Frémaux ha definido la película noruega Syk Pike / Sick of Myself, también en Un certain regard, como “casi una comedia” y el director Kristoffer Borgli, algo incomodado ha dado permiso al público para reírse de lo que le diera la gana. La corrección política arroja sombras sobre un género que inevitablemente jugaba con prejuicios y partía de estereotipos. Sick of Myself habla de patologías contemporáneas que no hace mucho nos habrían parecido improbables: una mujer obsesionada por llamar la atención se provoca una enfermedad leve pero muy visible para estar en el centro de las conversaciones. Una de las luchas en curso es la de la comedia frente a las identidades marginalizadas, pero quizá Sick of Myself no está por molestar a nadie.
Y en la sección oficial a concurso, Les amandiers (que cuenta con el horrible título internacional de Forever Young). Dirigida por Valeria Bruni-Tedeschi, está inspirada en sus recuerdos de sus años mozos en la escuela-teatro dirigida por Patrice Chéreau Théâtre Nanterre-Amandiers, donde al parecer no había ni un solo alumno homosexual. Lo cual es, sin duda, posible. Los ecos de Fama, de Alan Parker, son inevitables, y algunas de las técnicas de aquella (fragmentación, relación entre vida y arte, ensayos, estilo verité) aparecen aquí. Quizá sea el hecho de que se sitúe en los ochenta, pero, una vez más, las actitudes que la película presenta acríticamente, quedan hoy desfasadas, como propuestas por alguien que no ha evolucionado gran cosa. No obstante, es una buena opción para amantes del teatro, ya que evoca a la perfección los procesos y las tipologías. Y tanto Bruni-Tedeschi como Chéreau tienen el pedigrí adecuado.

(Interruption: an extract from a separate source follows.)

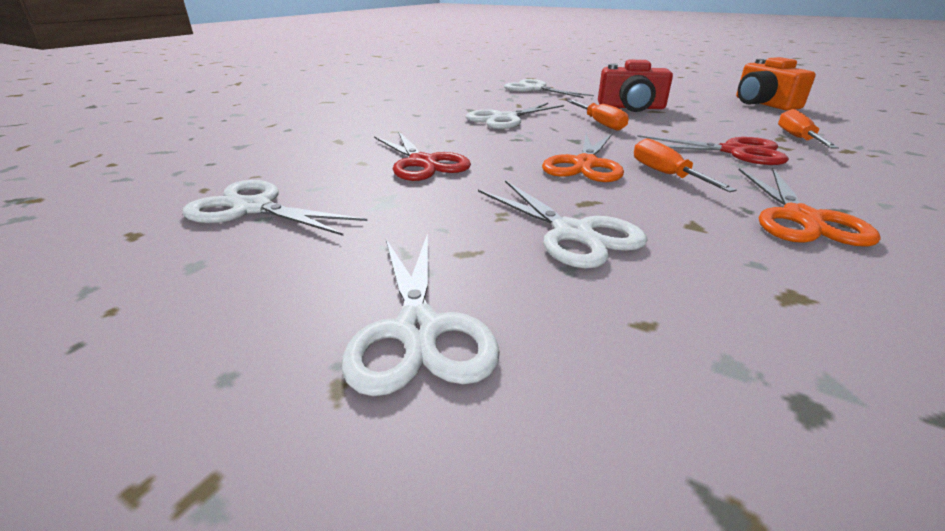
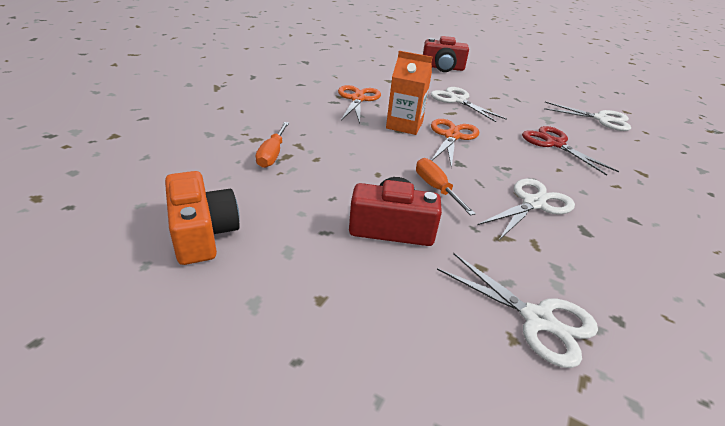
camera: 175 degrees right, 5 degrees up
white scissors [342,233,500,396] -> none
orange screwdriver [634,138,737,192] -> orange carton [386,51,432,135]
red scissors [637,135,789,165] -> none
none -> red camera [423,36,469,72]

En los años de las viejas culturas cinéfilas, antes de las plataformas, existían dos bandos casi irreconciliables de aficionados. Para un bando, el cine era ante todo “arte”, tenía que ser estéticamente rompedor, intelectualmente estimulante, y hecho al margen de las corporaciones. La rama intelectual se derretía ante Eisenstein, Antonioni o Tarr, y a menudo despreciaba olímpicamente a quienes, en el otro bando, amaban el cine narrativo, eficiente, claro, y “de género”, los cuales a su vez, devolvían el desprecio calificando de “pedantes” a los del primer bando. Estoy seguro de que hoy sigue existiendo algún equivalente a esta oposición, aunque se llame de otra manera.